During surgery, an extradural encapsulated cystic mass containing hematoma was found beneath the periosteum. Pathologic examination of hematoxylin–eosin stained sections revealed proliferation of plasma cells, lymphocytes, and histiocytic cells. The histiocytic cells were confirmed to be Langerhans cells by their positive immunohistochemical staining for CD1a, langerin, and S100 protein. Thus, the diagnosis was LCH.

Discussion

Langerhans cell histiocytosis characteristically shows almost homogeneous enhancement on MR imaging,¹ whereas in our patient it was manifested as a bony mass lesion containing small cystic portions with FFLs. Nabavizadeh et al. reported 11 pediatric patients with skull masses containing FFLs. The underlying pathology was LCH in four children, aneurysmal bone cysts (ABCs) in three, cephalohematoma in three, and metastatic neuroblastoma in one.² Though FFLs are famous characteristics of ABCs, the beveled edge appearance in this case cannot be seen in ABCs. These FFLs in LCH represented hemorrhage, which were caused by trauma or developed spontaneously.² Therefore, the top differential diagnosis for cystic skull lesions with FFLs in children is LCH.

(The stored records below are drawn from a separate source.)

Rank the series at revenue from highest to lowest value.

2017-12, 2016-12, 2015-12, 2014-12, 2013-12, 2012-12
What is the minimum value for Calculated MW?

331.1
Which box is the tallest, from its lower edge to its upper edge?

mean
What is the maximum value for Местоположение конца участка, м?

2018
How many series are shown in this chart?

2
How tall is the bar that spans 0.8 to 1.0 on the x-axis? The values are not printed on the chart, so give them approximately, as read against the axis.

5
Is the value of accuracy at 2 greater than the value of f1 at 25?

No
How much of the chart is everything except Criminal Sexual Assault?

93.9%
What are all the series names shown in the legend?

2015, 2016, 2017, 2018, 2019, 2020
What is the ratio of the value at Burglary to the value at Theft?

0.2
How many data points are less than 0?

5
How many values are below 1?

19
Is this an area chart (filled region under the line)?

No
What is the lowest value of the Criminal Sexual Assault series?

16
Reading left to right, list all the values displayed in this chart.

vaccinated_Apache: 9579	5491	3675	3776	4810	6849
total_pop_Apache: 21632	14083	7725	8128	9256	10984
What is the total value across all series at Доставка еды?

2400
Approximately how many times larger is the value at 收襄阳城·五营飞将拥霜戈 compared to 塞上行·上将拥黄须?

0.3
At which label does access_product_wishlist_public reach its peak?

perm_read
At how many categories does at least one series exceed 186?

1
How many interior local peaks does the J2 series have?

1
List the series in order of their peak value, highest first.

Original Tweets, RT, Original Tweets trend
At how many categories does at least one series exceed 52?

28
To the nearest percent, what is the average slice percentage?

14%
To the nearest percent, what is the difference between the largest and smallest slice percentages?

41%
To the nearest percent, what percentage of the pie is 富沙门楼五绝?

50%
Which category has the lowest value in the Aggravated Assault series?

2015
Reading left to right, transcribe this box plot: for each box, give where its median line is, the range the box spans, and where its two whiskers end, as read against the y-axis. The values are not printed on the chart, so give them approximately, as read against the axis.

Our patient also showed T₁-weighted low-intensity changes in adjacent bone marrow that resolved after resection of the lesion. Stull et al.³ have reported that signal-intensity alterations within surrounding marrow suggest either reactive edema or inflammation. Okamoto et al.⁴ reported similar changes of calvarial LCH. Thus, these reactive changes on MR imaging may be characteristic of LCH, and unlikely imaging findings for malignant tumors accompanied with FFLs.

We consider awareness of these unique presentations of LCH on MR imaging is important to know.